Tony Hoagland is one of those poets you want to accompany in his F150 pickup on a road trip across Texas, from his teaching gig at the University of Houston to his home in Santa Fe, N.Mex., with a 12-pack of Tecate between you, and his funny, colloquial poems providing the mixtape. Application for Release from the Dream is full of poems like a rush of fresh air. We laugh alongside his narrators grappling with old age, like in "Summer," where "A forty-year-old man stares at a wetsuit on the rack:/ Is it too late in life to dress up like a seal and surf?"

While Hoagland does more than merely dip his toe in the darkness, he never lets it swallow him whole. He looks for and finds slivers of salvation. When his wife of six years reveals in "Don't Tell Anyone" that "she screams underwater when she swims," the narrator shrugs and suggests, "For all I know, maybe everyone is screaming silently/ as they go through life."

After rambling along from one amusing, troubling experience to another, Hoagland suggests one sure path to succor from the perils of life and diminishment of aging.
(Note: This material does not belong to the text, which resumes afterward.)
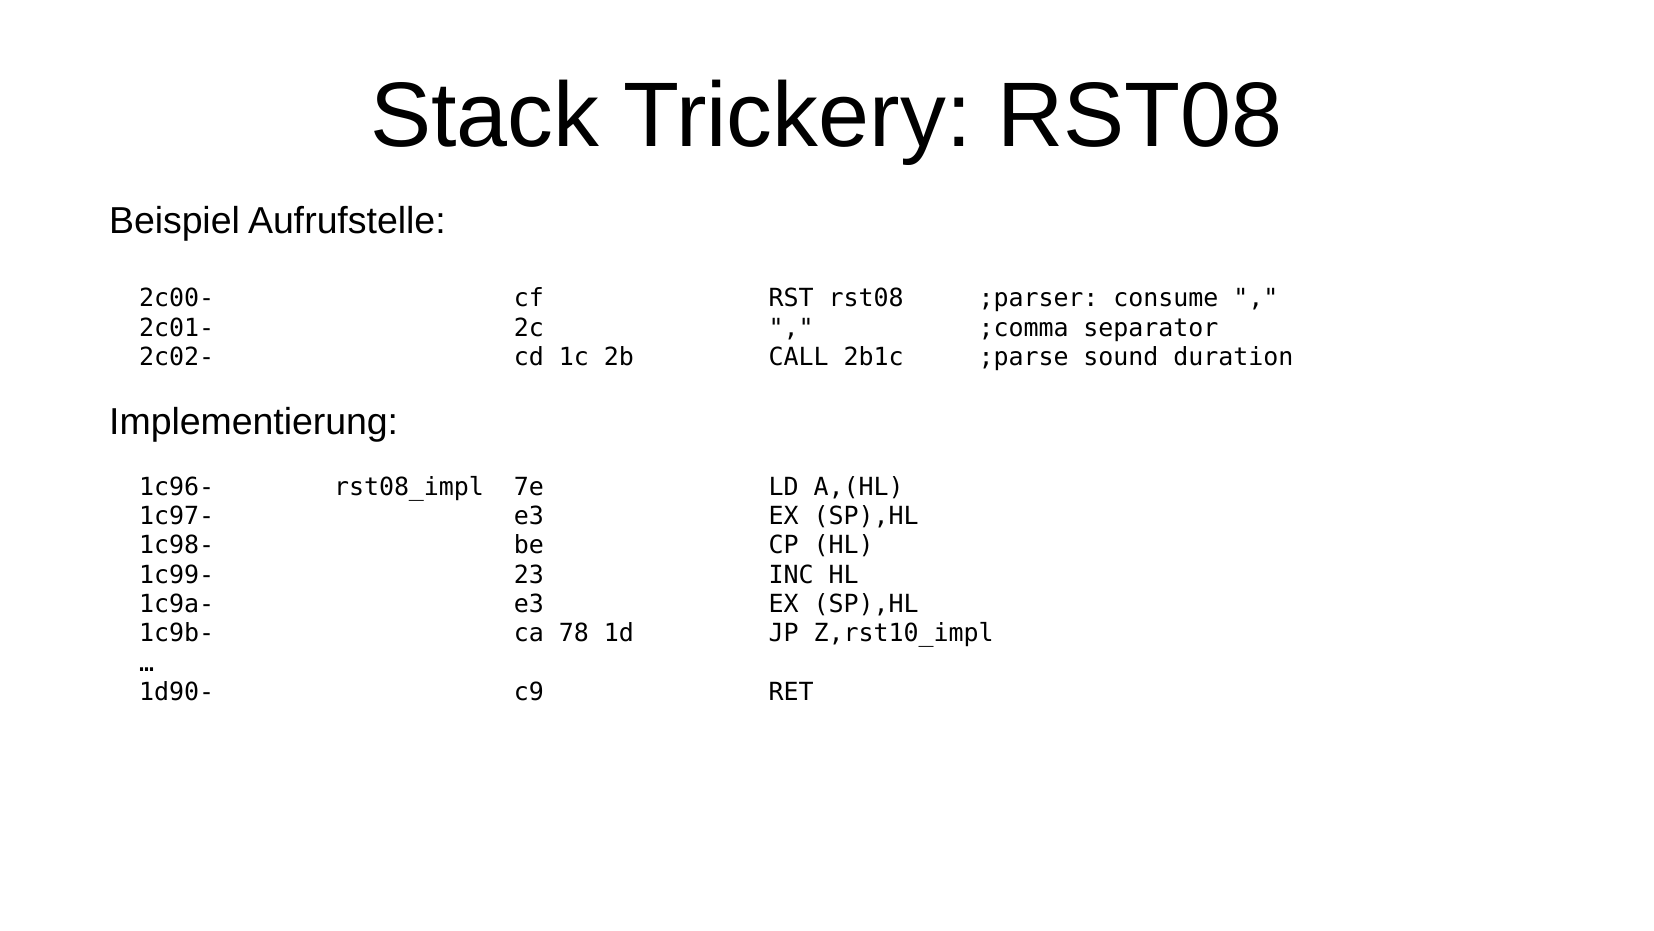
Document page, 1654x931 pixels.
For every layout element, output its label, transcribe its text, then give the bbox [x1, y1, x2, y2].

text_box Beispiel Aufrufstelle: 2c00- cf RST rst08 ;parser: consume "," 2c01- 2c "," ;comma separator 2c02- cd 1c 2b CALL 2b1c ;parse sound duration Implementierung: 1c96- rst08_impl 7e LD A,(HL) 1c97- e3 EX (SP),HL 1c98- be CP (HL) 1c99- 23 INC HL 1c9a- e3 EX (SP),HL 1c9b- ca 78 1d JP Z,rst10_impl … 1d90- c9 RET [94, 192, 1347, 744]
title Stack Trickery: RST08 [82, 37, 1571, 193]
In "There Is No Word," he finds redemption in language:

"how, over the years, it has given me
back all the hours and days, all the
plodding love and faith, all the
misunderstandings and secrets and mistakes
I have willing poured into it."

So put your boots up on the dash, pop a cold one and enjoy Hoagland's well-crafted evocative thoughts and humor. --Bruce Jacobs, founding partner, Watermark Books & Cafe, Wichita, Kan.